The real goal is to have passive income. If your investments make enough money to cover all of your bills, life gets a lot easier — financially speaking. To earn passive income, you have to think about investing a little differently. You can't just pour everything into your 401(k) and assume it will all work out.
Some investments generate passive income better than others. Primarily, those are real estate, stocks (including index funds), and direct business lending. If you own real estate, you can lease it. That's money in your pocket every month. Stock investments can include dividends, which give you money without requiring you to sell the stock. That's better for taxes (which is a can of worms worthy of its own post), and it's regular money that you can put to use. Likewise, if you can invest in a business, you can own part of the profits. As long as the business does well, it's providing you with regular income.
Investing in this way requires a lot of learning. You need to know how to get into these investments without too much risk. It's too much to fit here, so commit to the idea of studying investments regularly. Until you get to that point, you can put all of your investment money in safe things like a 401(k) or index funds.
Right now, it might feel like you have to choose between compounding interest and passive income, but that's not the case. Interest effectively works like passive income for you. The real goal is to prioritize investments that grow on their own. You want a mix of things that build into a giant nest egg and things that produce spendable cash right now. That's what diversification is really about.
How to find extra money
Ok. You're convinced that investing is good, but where are you supposed to find the money? Most people who don't invest are in that boat because they don't have extra cash lying around. If you're in that camp, you need more money, and there are two ways to go about it. The first is annoying, but it's also kind of easy. You just have to make a budget.

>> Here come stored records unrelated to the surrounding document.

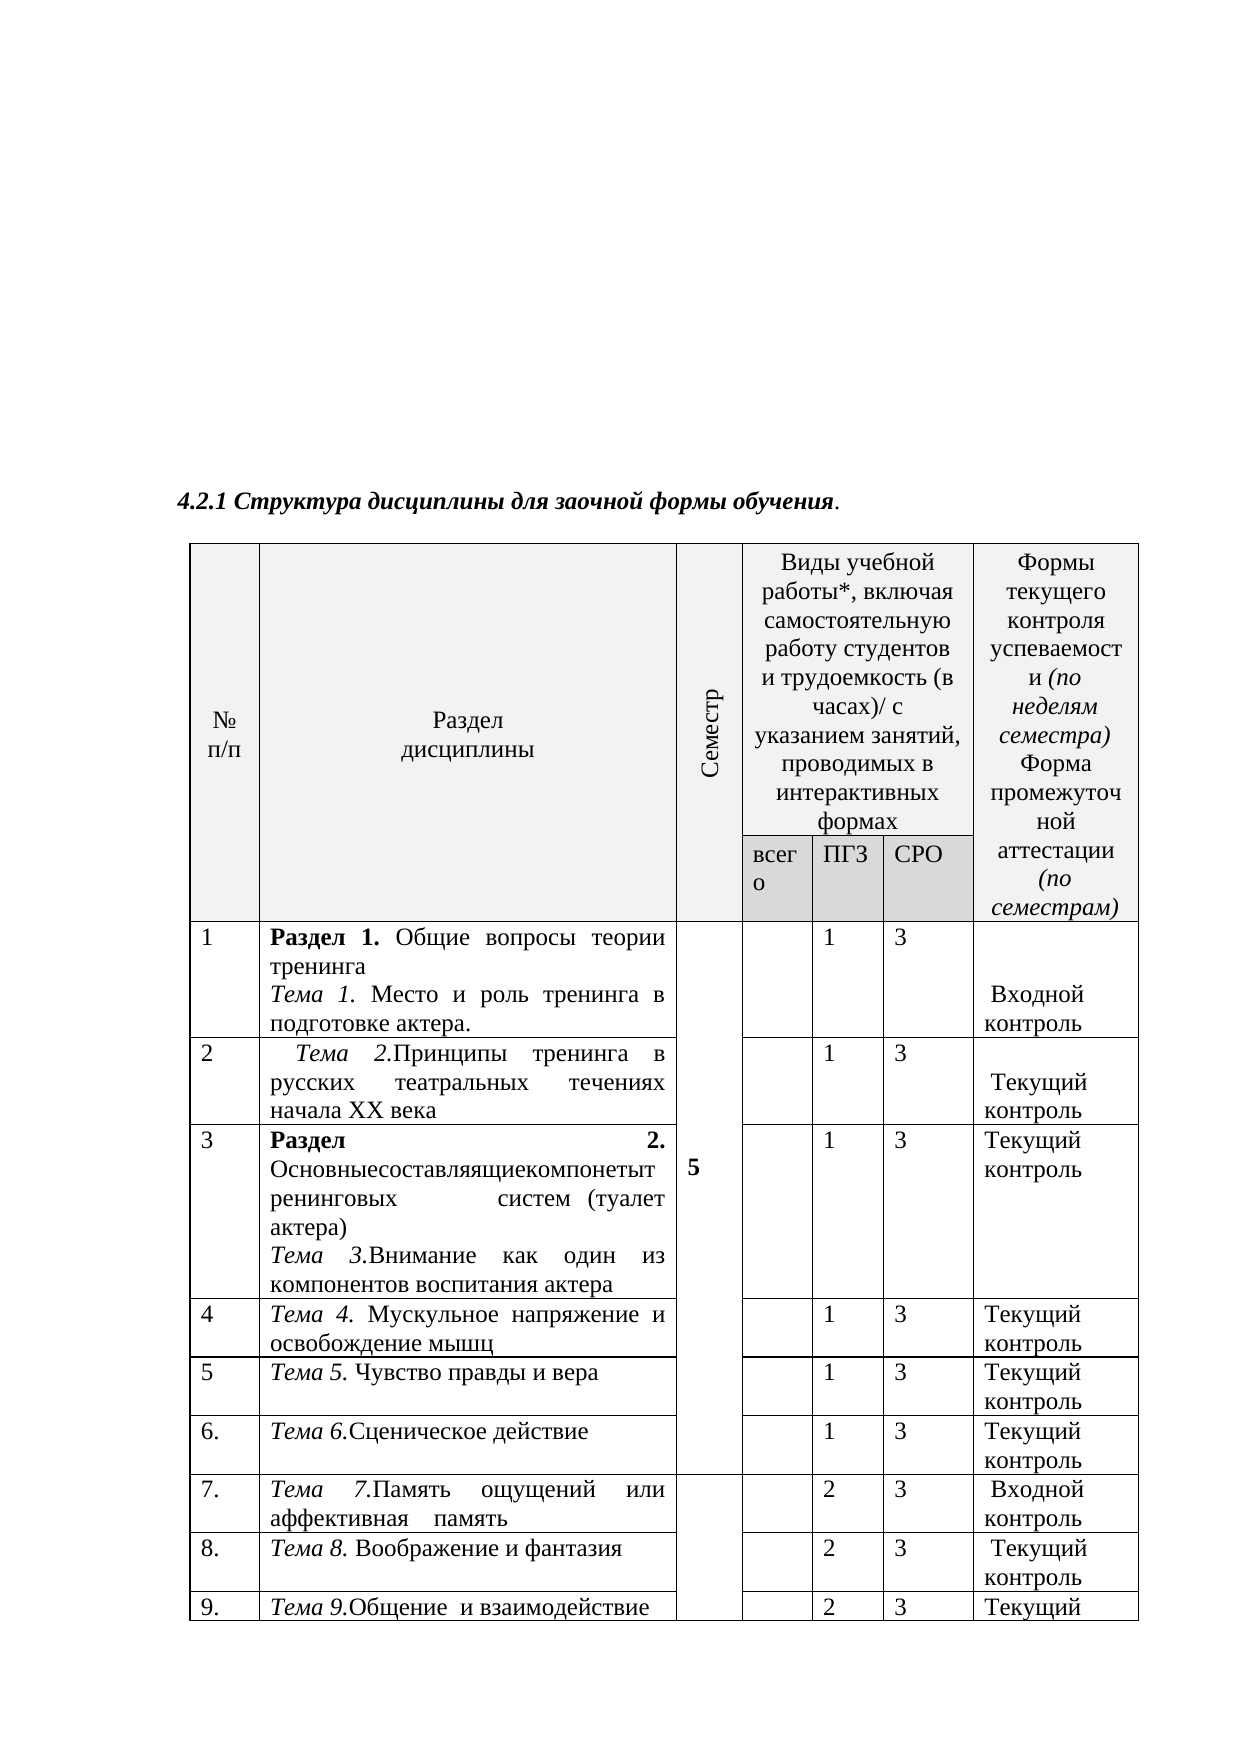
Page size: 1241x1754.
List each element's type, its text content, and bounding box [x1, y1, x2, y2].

table_cell Текущий контроль [974, 1533, 1138, 1591]
table_cell 3 [884, 1125, 973, 1298]
table_cell [743, 922, 812, 1037]
table_cell 9. [191, 1592, 259, 1620]
table_cell Текущий контроль [974, 1416, 1138, 1473]
table_cell Текущий контроль [974, 1592, 1138, 1620]
table_header Виды учебной работы*, включая самостоятельную работу студентов и трудоемкость (в часах)/ с указанием занятий, проводимых в интерактивных формах [743, 544, 973, 835]
table_cell 1 [813, 1358, 883, 1415]
table_cell Тема 8. Воображение и фантазия [260, 1533, 676, 1591]
table_cell [743, 1416, 812, 1473]
table_cell Тема 4. Мускульное напряжение и освобождение мышц [260, 1299, 676, 1356]
table_cell 3 [884, 1299, 973, 1356]
table_cell 7. [191, 1475, 259, 1532]
text 4.2.1 Структура дисциплины для заочной формы обучения. [177, 486, 1152, 514]
table_cell Раздел 1. Общие вопросы теории тренинга Тема 1. Место и роль тренинга в подготовке актера. [260, 922, 676, 1037]
table_cell 1 [813, 1416, 883, 1473]
table_cell 2 [813, 1592, 883, 1620]
table_cell 6. [191, 1416, 259, 1473]
table_cell [743, 1299, 812, 1356]
table_cell 4 [191, 1299, 259, 1356]
table_cell Текущий контроль [974, 1299, 1138, 1356]
table_cell Раздел 2. Основныесоставляящиекомпонетытренинговых систем (туалет актера) Тема 3.Внимание как один из компонентов воспитания актера [260, 1125, 676, 1298]
table_cell Текущий контроль [974, 1038, 1138, 1124]
table_cell 3 [884, 1533, 973, 1591]
table_header Семестр [677, 544, 742, 921]
table_cell Входной контроль [974, 922, 1138, 1037]
table_cell Тема 6.Сценическое действие [260, 1416, 676, 1473]
table_header Формы текущего контроля успеваемости (по неделям семестра) Форма промежуточной аттестации (по семестрам) [974, 544, 1138, 921]
table_cell 1 [813, 1299, 883, 1356]
table_cell СРО [884, 836, 973, 921]
table_cell [743, 1038, 812, 1124]
table_cell [743, 1592, 812, 1620]
table_cell 1 [813, 1038, 883, 1124]
table_cell 3 [884, 922, 973, 1037]
table_cell Текущий контроль [974, 1125, 1138, 1298]
table_header Раздел дисциплины [260, 544, 676, 921]
table_cell 3 [884, 1416, 973, 1473]
table_cell всего [743, 836, 812, 921]
table_cell 1 [191, 922, 259, 1037]
table_cell Текущий контроль [974, 1358, 1138, 1415]
table_cell 3 [884, 1358, 973, 1415]
table_cell 1 [813, 922, 883, 1037]
table_cell Тема 2.Принципы тренинга в русских театральных течениях начала XX века [260, 1038, 676, 1124]
table_header № п/п [191, 544, 259, 921]
table_cell 2 [813, 1475, 883, 1532]
table_cell [743, 1125, 812, 1298]
table_cell [677, 1475, 742, 1620]
table_cell Тема 5. Чувство правды и вера [260, 1358, 676, 1415]
table_cell Тема 9.Общение и взаимодействие [260, 1592, 676, 1620]
table_cell 5 [191, 1358, 259, 1415]
table_cell 2 [813, 1533, 883, 1591]
table_cell 1 [813, 1125, 883, 1298]
table_cell 3 [191, 1125, 259, 1298]
table_cell 3 [884, 1475, 973, 1532]
table_cell Тема 7.Память ощущений или аффективная память [260, 1475, 676, 1532]
table_cell [743, 1475, 812, 1532]
table_cell 3 [884, 1038, 973, 1124]
table_cell [743, 1358, 812, 1415]
table_cell [743, 1533, 812, 1591]
table_cell 2 [191, 1038, 259, 1124]
table_cell ПГЗ [813, 836, 883, 921]
table_cell 8. [191, 1533, 259, 1591]
table_cell 3 [884, 1592, 973, 1620]
table_cell 5 [677, 922, 742, 1473]
table_cell Входной контроль [974, 1475, 1138, 1532]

Don't guess about how much you're spending. Right down every single expense — including every random purchase you make — for a whole month. Once you track your spending, you'll see where all of your money goes. Every time someone does this, they're surprised by something that eats up more money than expected. There's your opportunity for savings. You don't have to eliminate things you like, but cutting back a little frees up money that you can invest.
Looking at monthly bills helps a lot, too. Any monthly spending that you can get rid of suddenly becomes a regular investment, and that's a fast way to grow your nest egg. If you have a credit card with a small balance, kill that balance, and the money that used to go to payments can now go into an investment that makes you more money. It's a nice snowball.
You can also make more money; this sounds exhausting, and it can be, but it doesn't have to be as bad as you assume. If you can make $200 more a month, that's enough to get the snowball rolling, and you don't need an extra job to do this (although that works too). Browse the internet for side gig ideas. You can take on freelance gigs, tutor people, or go any number of ways to make more money. If you can monetize a hobby you love, you're putting extra money in your pocket, even at a low rate.
The point is to invest 1000 percent of your side gig money to get your passive income started.
Stay grounded along the way
With all of this talk of growing investments and financial snowballs, it's easy to get carried away. You can get stars in your eyes and think about how you'll be a millionaire by this time next year. That's a good way to burn out and fail at improving your finances. You have to stay grounded and think about realistic goals. What costs can you cut without being miserable? What can you do to increase your income that doesn't drive you into the ground? These are the ways you find incremental success, and because you're using compounding interest to your benefit, incremental success grows into massive success over time.